Perciò soffrire di questa patologia riduce di molto la qualità e l’aspettativa di vita, se non si interviene precocemente. Per questo ha un’importanza fondamentale la diagnosi precoce. Secondo la professoressa Battini, oggi questo è possibile grazie a un semplice ed economico test in grado di individuare l’incremento di un biomarcatore periferico, la 3-O-metildopa (3-OMD).

«Basterebbe inserire questo test nel panel dello screening neonatale in Italia per identificare, immediatamente dopo la nascita, i bambini affetti da deficit di AADC – continua Roberta Battini -. Il test, unito alla prospettiva della terapia genica, donerebbe a questi piccoli pazienti, pur nella loro rarità, cure precoci. Si potrebbe garantire loro uno sviluppo più vicino possibile a quello tipico, evitando i danni al sistema nervoso centrale e periferico derivanti dalla patologia».

Inoltre, ottenendo una diagnosi, ci si potrebbe sottoporre a questa prima terapia avanzata al mondo. Eladocagene Exuparvovec è infatti indicato per pazienti di età pari o superiore ai 18 mesi. Questi possono così recuperare le tappe di crescita perse a causa della malattia.

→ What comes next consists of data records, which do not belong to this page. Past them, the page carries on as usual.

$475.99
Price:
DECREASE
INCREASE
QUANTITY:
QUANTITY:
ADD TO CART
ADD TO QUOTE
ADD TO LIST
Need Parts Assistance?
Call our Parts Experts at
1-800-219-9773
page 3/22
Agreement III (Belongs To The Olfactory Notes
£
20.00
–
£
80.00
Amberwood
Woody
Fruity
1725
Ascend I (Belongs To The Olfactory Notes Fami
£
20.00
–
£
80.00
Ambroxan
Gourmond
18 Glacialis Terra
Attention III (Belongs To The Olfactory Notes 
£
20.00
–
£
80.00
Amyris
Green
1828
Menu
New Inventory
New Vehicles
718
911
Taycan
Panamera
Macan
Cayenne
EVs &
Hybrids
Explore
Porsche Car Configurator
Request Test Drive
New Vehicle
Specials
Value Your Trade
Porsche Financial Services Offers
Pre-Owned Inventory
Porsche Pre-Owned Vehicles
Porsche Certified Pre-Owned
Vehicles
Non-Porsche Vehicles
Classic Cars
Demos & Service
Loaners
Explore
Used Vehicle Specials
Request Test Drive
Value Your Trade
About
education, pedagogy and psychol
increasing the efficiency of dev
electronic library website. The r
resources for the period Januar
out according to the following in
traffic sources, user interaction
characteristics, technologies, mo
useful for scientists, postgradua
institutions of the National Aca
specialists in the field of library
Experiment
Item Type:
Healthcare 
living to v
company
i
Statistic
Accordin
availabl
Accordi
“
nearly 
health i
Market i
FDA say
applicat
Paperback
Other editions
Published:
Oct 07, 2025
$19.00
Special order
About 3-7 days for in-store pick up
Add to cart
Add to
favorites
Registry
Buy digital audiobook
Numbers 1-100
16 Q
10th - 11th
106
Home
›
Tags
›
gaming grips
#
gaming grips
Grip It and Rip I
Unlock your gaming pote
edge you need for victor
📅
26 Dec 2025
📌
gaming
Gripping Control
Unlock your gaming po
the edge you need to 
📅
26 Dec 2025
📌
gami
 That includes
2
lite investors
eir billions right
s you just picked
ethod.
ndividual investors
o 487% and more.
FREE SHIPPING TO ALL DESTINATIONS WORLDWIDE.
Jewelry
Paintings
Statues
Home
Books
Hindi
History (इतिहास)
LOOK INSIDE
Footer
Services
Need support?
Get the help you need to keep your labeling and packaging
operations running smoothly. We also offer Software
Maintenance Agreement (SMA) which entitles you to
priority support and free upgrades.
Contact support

I benefici della terapia genica avanzata

Eladocagene Exuparvovec è un farmaco a base di un virus adeno-associato ricombinante sierotipo 2 (AAV2), modificato per trasportare una versione funzionante del gene DDC umano per la produzione dell’enzima AADC. L’iniezione intracerebrale consente quindi alle cellule di acquisire la capacità di sintetizzare la dopamina. E, come dimostra il recente studio condotto dalla National University di Taiwan, l’esito del trattamento si è rivelato positivo sia per il recupero della funzione motoria sia per quella cognitiva. In più i benefici continuano a essere osservati anche a più di cinque anni di distanza dall’intervento.

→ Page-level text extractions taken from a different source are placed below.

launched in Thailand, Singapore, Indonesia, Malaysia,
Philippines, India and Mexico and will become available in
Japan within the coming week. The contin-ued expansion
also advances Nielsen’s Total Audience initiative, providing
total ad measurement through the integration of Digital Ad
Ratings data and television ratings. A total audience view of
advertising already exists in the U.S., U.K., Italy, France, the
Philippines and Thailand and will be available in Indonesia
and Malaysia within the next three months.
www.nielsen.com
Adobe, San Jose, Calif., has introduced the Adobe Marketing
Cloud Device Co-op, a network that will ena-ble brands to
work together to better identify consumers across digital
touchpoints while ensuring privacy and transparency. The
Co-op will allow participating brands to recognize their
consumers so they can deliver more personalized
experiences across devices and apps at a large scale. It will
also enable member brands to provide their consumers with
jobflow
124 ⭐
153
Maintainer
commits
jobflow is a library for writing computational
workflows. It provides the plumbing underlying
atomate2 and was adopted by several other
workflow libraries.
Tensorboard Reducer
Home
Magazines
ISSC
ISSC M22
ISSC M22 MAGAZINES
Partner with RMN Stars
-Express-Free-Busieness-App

Trionfa così ancora una volta la ricerca scientifica, che è riuscita a rendere disponibile per le persone con queste malattie rarissime una terapia in grado di cambiare la progressione naturale della patologia. Ma tutto questo non sarebbe stato possibile senza il dialogo, la collaborazione e il lavoro di squadra che ha visto coinvolti il governo, l’AIFA, la PTC Therapeutics e l’equipe di specialisti del Policlinico Umberto I.

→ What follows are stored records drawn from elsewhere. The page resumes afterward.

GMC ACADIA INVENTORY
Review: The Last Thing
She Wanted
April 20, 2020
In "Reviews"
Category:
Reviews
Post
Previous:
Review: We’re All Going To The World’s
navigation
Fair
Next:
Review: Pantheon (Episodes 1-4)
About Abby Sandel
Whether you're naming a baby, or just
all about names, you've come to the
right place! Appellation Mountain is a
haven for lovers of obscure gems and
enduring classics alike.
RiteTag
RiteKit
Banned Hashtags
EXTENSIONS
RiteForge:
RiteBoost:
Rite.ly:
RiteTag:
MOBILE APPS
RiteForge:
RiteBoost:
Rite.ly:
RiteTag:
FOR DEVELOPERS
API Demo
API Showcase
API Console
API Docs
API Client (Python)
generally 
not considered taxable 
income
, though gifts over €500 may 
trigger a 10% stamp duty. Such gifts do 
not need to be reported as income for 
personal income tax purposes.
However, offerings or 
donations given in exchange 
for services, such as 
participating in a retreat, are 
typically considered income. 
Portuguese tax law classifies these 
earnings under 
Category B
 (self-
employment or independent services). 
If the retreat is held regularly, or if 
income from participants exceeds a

«Siamo felici di aver contribuito a cambiare in maniera determinante e sostanziale la vita di Simone – ha affermato Riccardo Ena, direttore esecutivo di PTC Therapeutics – . Il nostro obiettivo come PTC Therapeutics è proprio quello di puntare al binomio di ricerca e opportunità terapeutica per essere al servizio dei pazienti».